▶ _Consigne_: Recopiez mot pour mot le passage du texte sur l’exposition de Sophie Calle, ci-dessous, qui commence à « Jusqu’au 21 septembre » et se termine à « poignants et légers. ».

▶ _Texte à lire_:
********

Jusqu’au 21 septembre 2025, le Mrac Occitanie à Sérignan accueille l’exposition Êtes-vous triste ?, une exploration délicate de l’univers de Sophie Calle. À travers un savant mélange de textes et de photographies, l’artiste interroge les émotions humaines et brouille les frontières entre réalité et fiction. Ce parcours sensible dévoile des fragments de vie à la fois poignants et légers.
L’exposition Êtes-vous triste ? au Mrac Occitanie invite à découvrir l’univers unique et subtil de Sophie Calle. Le titre provient d’une question poignante extraite de son texte La Visite médicale. Dans ce passage, l’artiste raconte une expérience banale : une visite médicale précédée d’un long questionnaire. Au milieu de données factuelles sur la santé physique surgit soudain la question : « Êtes-vous triste ? »

********

▶ _Données fournies_:
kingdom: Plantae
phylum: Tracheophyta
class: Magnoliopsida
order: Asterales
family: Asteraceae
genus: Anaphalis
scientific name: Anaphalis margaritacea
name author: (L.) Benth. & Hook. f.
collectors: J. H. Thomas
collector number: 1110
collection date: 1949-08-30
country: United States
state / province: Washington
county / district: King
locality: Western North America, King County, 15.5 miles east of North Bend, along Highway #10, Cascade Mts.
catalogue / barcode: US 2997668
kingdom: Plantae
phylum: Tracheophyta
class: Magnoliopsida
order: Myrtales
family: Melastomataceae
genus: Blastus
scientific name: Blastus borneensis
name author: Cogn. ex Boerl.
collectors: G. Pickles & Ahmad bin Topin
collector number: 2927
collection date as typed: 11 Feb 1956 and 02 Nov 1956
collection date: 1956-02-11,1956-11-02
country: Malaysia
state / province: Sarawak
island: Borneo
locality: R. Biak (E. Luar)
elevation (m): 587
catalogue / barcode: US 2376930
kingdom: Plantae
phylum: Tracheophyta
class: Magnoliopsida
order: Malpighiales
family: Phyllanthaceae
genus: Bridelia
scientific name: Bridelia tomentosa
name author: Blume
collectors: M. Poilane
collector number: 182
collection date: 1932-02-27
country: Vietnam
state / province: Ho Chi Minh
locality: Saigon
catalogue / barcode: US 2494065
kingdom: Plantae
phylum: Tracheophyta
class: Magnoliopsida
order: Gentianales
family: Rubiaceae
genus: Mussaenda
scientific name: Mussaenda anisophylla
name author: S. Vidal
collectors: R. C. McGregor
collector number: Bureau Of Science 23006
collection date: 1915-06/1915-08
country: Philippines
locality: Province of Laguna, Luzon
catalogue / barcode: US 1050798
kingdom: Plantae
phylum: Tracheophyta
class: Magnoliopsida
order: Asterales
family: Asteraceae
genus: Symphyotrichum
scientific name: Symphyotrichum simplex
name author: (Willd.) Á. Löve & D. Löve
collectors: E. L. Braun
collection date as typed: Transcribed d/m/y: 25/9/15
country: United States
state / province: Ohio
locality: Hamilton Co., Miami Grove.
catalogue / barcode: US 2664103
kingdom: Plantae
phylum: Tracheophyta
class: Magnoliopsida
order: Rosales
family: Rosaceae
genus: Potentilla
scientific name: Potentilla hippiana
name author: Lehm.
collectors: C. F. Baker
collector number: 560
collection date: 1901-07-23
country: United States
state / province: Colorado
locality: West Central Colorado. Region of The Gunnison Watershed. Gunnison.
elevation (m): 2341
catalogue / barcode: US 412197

********

▶ _Réponse rédigée_:
Jusqu’au 21 septembre 2025, le Mrac Occitanie à Sérignan accueille l’exposition Êtes-vous triste ?, une exploration délicate de l’univers de Sophie Calle. À travers un savant mélange de textes et de photographies, l’artiste interroge les émotions humaines et brouille les frontières entre réalité et fiction. Ce parcours sensible dévoile des fragments de vie à la fois poignants et légers.